Nessa medida, sugere-se a introdução de regras de identificação obrigatória de doadores e beneficiários, bem como de conservação de documentos e de garantia de idoneidade dos seus responsáveis.

Corrupção por trás de apenas 3% das suspeitas comunicadas

Fora do setor financeiro, as atividades imobiliárias e o comércio de bens de alto valor unitário (carros, jóias, barcos), estão, também, no radar dos riscos de lavagem de dinheiro por permitirem pagamentos em numerário, bem como o jogo online.

A criminalidade informática (burla) é uma ameaça de risco médio, que tem vindo a intensificar-se com o aumento significativo dos crimes neste meio.

O principal crime por trás dos processos de branqueamento de capitais investigados em Portugal é a fraude e burla fiscal, que apresentam um risco alto e são responsáveis por 60% das comunicações de operações suspeitas que foram entretanto confirmadas em 2012 e 2013.

Apesar de a corrupção ser um crime típico subjacente ao branqueamento de capitais, apenas 3% das comunicações confirmadas apresentam alguma relação com este crime.
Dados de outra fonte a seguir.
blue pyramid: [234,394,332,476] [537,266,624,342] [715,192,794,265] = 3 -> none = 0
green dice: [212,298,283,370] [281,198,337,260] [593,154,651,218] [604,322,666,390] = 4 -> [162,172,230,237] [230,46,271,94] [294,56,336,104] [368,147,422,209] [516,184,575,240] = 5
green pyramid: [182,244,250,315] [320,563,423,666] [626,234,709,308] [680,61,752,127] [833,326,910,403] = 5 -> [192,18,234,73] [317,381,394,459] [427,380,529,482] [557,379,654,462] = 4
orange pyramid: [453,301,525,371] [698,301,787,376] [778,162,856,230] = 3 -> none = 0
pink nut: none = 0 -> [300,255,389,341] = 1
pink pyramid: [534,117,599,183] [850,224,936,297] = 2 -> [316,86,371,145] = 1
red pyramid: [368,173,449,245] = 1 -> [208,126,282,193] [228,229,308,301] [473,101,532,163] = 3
Na sequência dos alertas, houve em 2013 dois casos de fundos de antigos funcionários estrangeiros bloqueados por suspeitas de corrupção.
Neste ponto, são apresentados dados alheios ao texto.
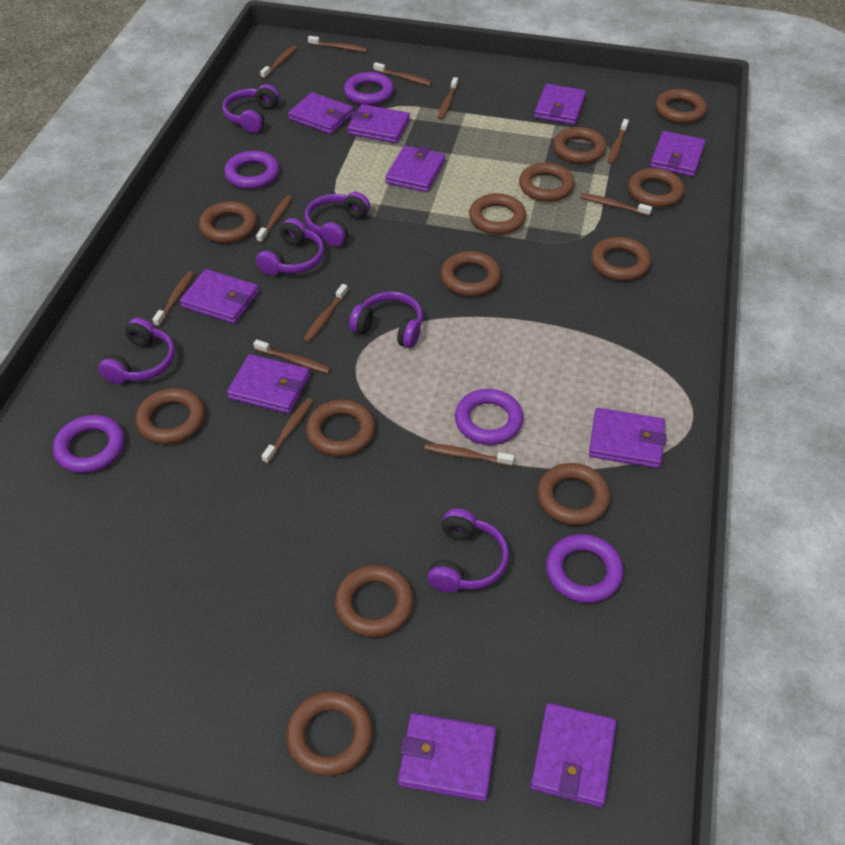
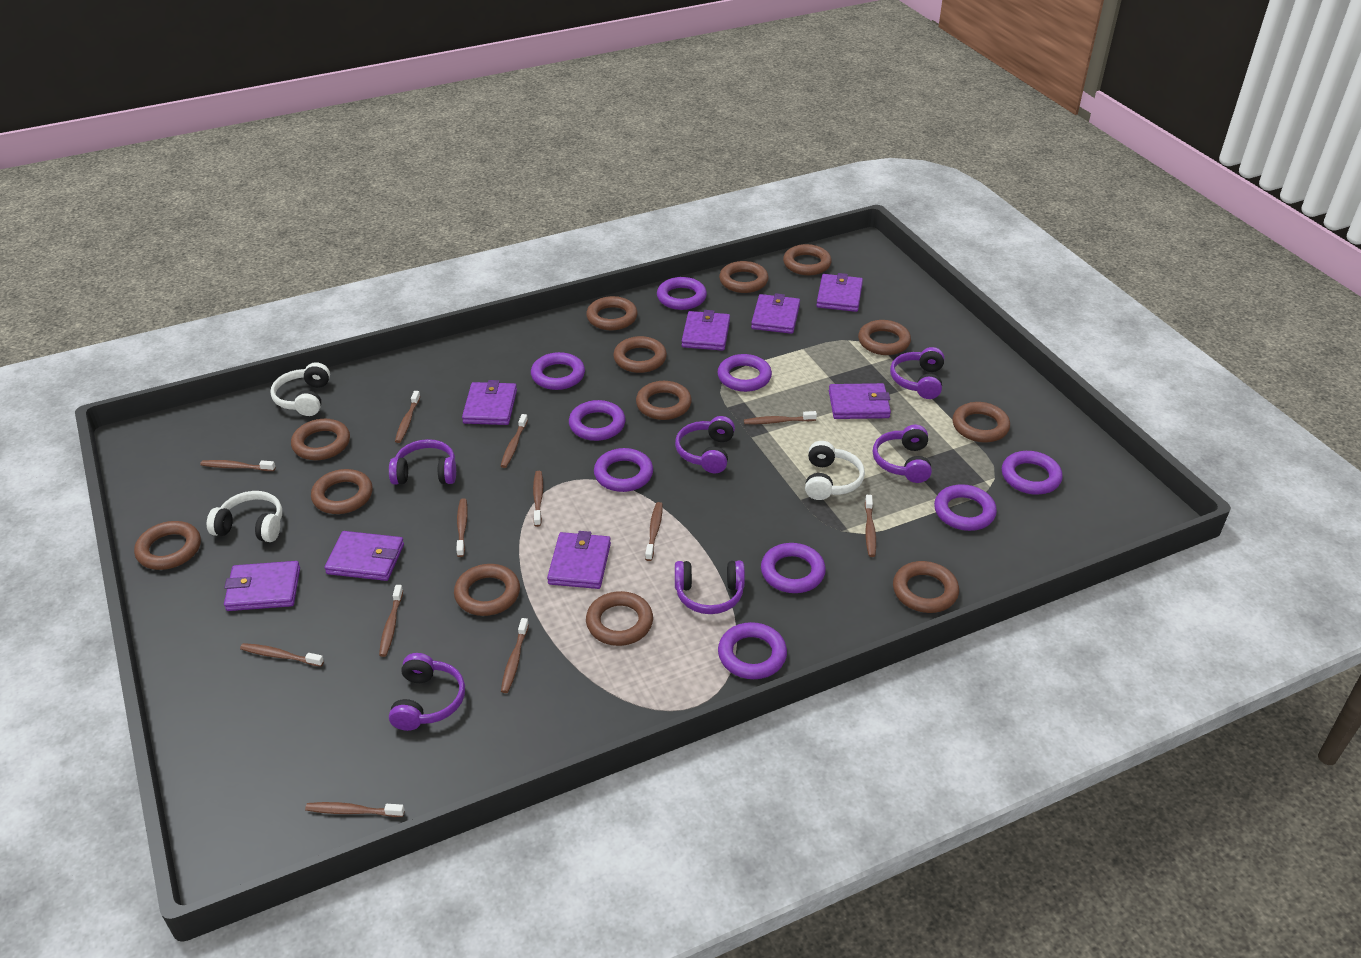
purple ring: [53,415,125,473] [224,151,279,189] [344,72,394,105] [455,389,524,445] [546,534,624,603] = 5 -> [531,352,585,390] [569,400,626,441] [594,448,653,492] [657,277,707,310] [717,354,772,392] [718,622,787,679] [761,543,826,593] [934,484,997,531] [1002,451,1062,495] = 9
purple wallet: [180,269,259,324] [227,354,310,414] [288,92,354,134] [347,104,410,143] [385,146,445,192] [398,713,496,801] [530,703,617,808] [534,84,586,125] [589,408,667,468] [650,131,706,177] = 10 -> [224,561,300,611] [324,531,404,581] [462,380,517,425] [547,531,611,589] [682,310,730,351] [751,293,800,334] [816,273,863,312] [829,383,891,419] = 8
white headphones: none = 0 -> [207,491,282,542] [270,362,330,416] [805,441,865,500] = 3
As operações de maior risco em matéria de branqueamento de capitais:

  • Operações em numerário, sobretudo quando realizadas em instituições de pagamento;
  • Carrossel do IVA no domínio da fraude fiscal;
  • Utilização de contas de particulares para passagens de dinheiro;
  • Utilização da banca eletrónica;
  • Contas abertas por não residentes, sobretudo em zonas fronteiriças;
  • Contas abertas em representação de clientes na Zona Franca da Madeira;
  • Utilização de sucursais de instituições de crédito em centros offshore.